[TASK DESCRIPTION]
Repeat every row below verbatim, leaving out the pictures.

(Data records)
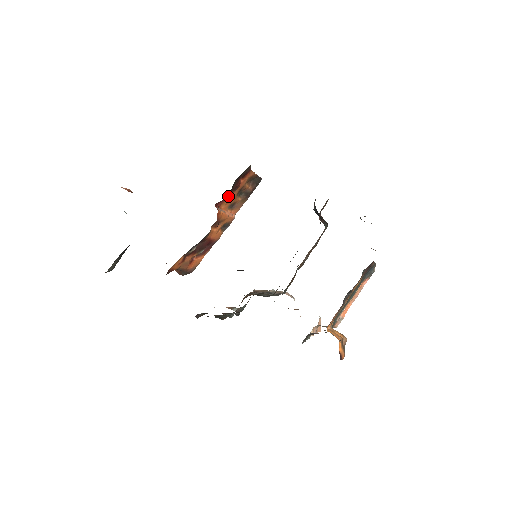
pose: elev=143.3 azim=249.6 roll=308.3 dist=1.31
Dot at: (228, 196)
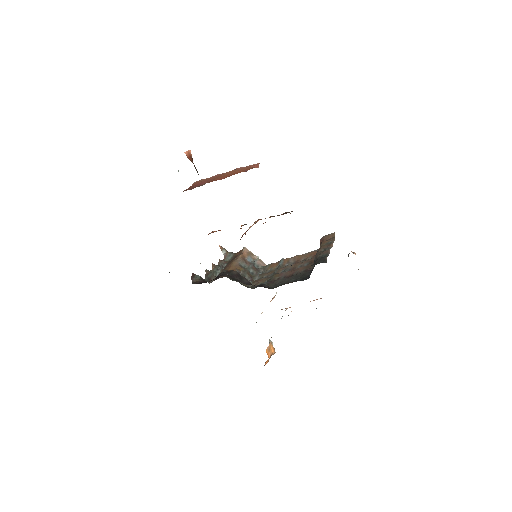
Dot at: occluded
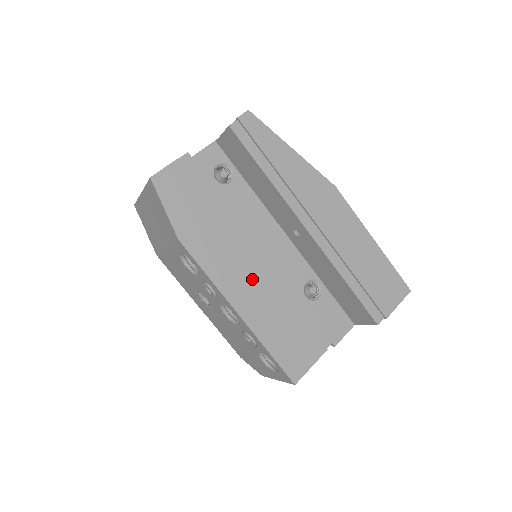
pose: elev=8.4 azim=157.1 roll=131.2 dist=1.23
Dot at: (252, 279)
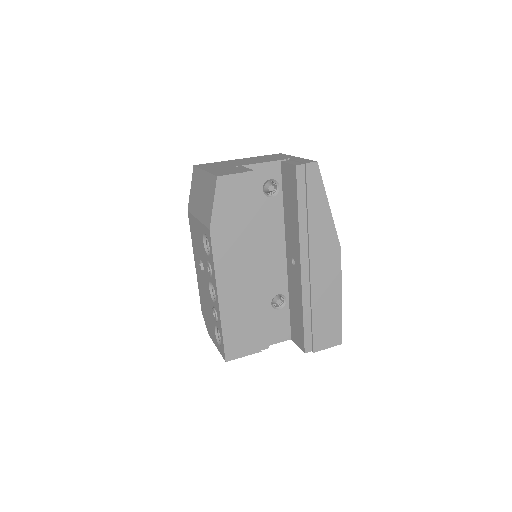
Dot at: (242, 281)
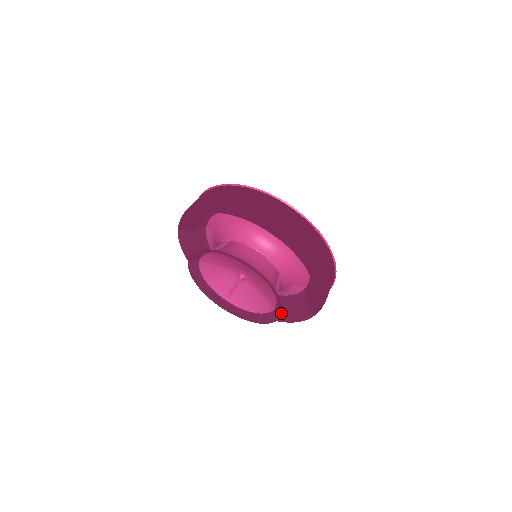
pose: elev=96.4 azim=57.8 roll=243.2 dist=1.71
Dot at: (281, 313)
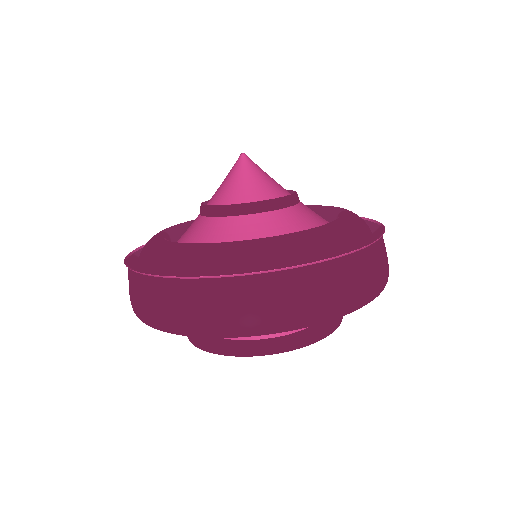
Dot at: (341, 319)
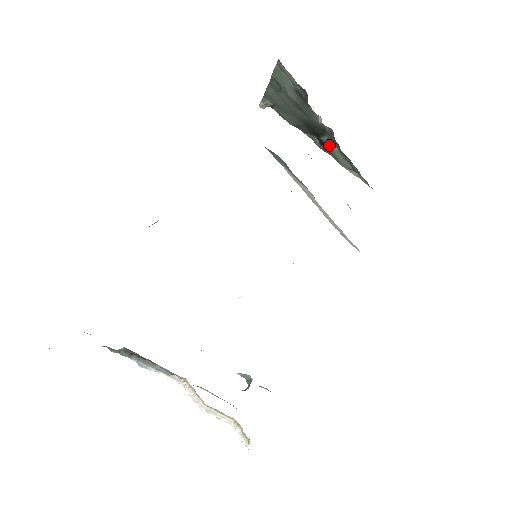
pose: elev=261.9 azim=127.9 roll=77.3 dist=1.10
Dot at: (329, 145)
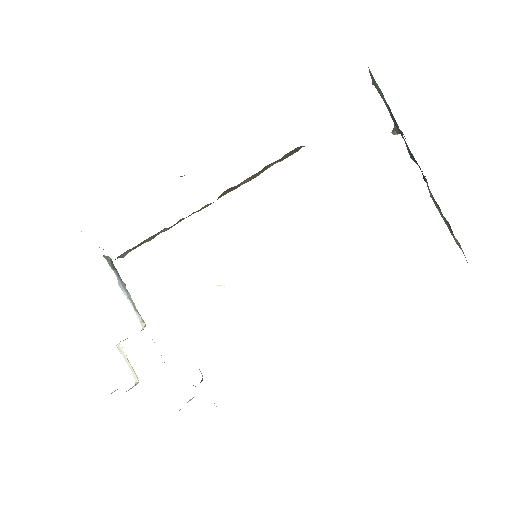
Dot at: (428, 188)
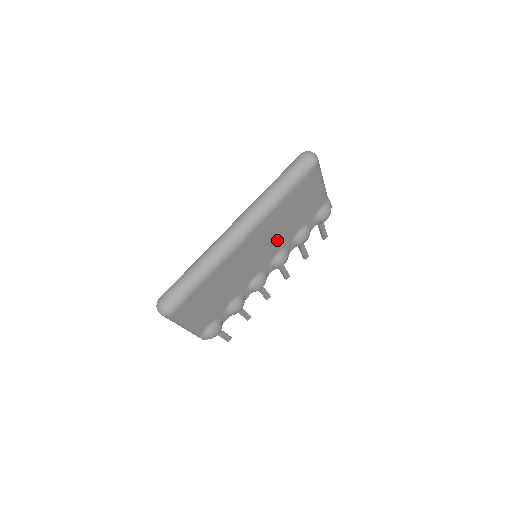
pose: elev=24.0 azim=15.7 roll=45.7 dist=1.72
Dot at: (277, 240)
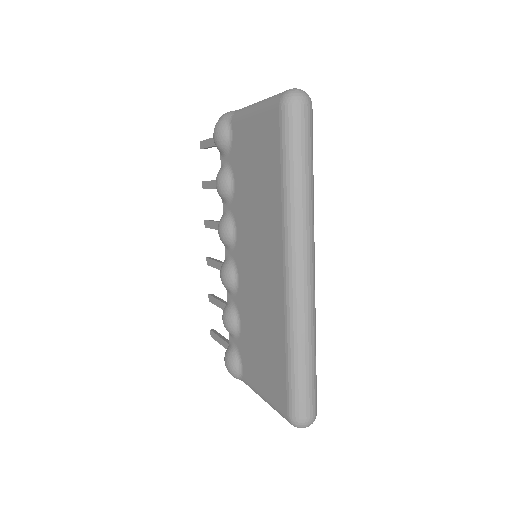
Dot at: occluded
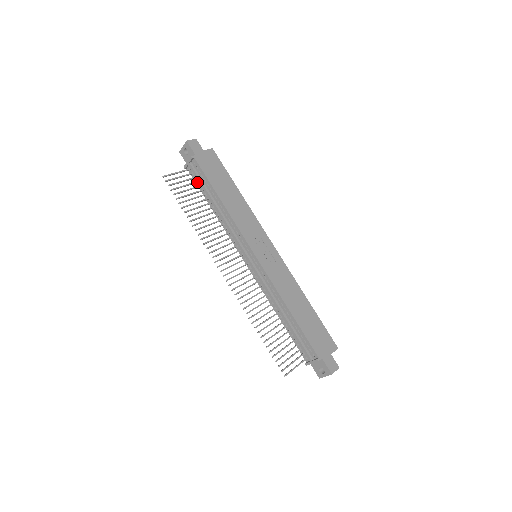
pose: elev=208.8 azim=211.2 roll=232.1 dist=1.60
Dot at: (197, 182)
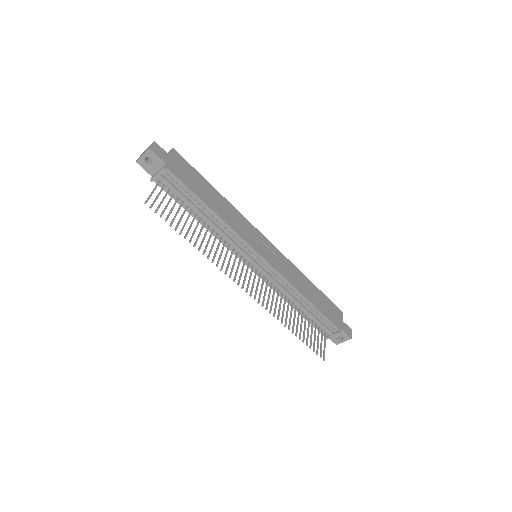
Dot at: (173, 195)
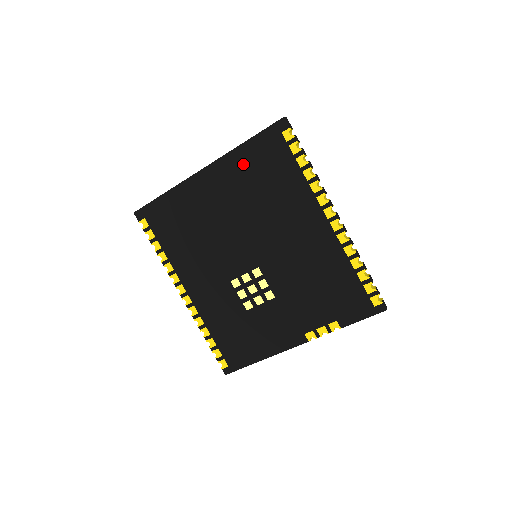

[EXERCISE ANSWER]
pose: elev=143.3 azim=249.6 roll=308.3 dist=1.31
Dot at: (228, 196)
Dot at: occluded
pose: elev=8.4 azim=157.1 roll=131.2 dist=1.23
Dot at: (252, 279)
Dot at: (242, 281)
pose: elev=96.4 azim=57.8 roll=243.2 dist=1.71
Dot at: (281, 313)
Dot at: (341, 319)
pose: elev=261.9 azim=127.9 roll=77.3 dist=1.10
Dot at: (329, 145)
Dot at: (428, 188)
pose: elev=24.0 azim=15.7 roll=45.7 dist=1.72
Dot at: (277, 240)
Dot at: occluded
pose: elev=208.8 azim=211.2 roll=232.1 dist=1.60
Dot at: (197, 182)
Dot at: (173, 195)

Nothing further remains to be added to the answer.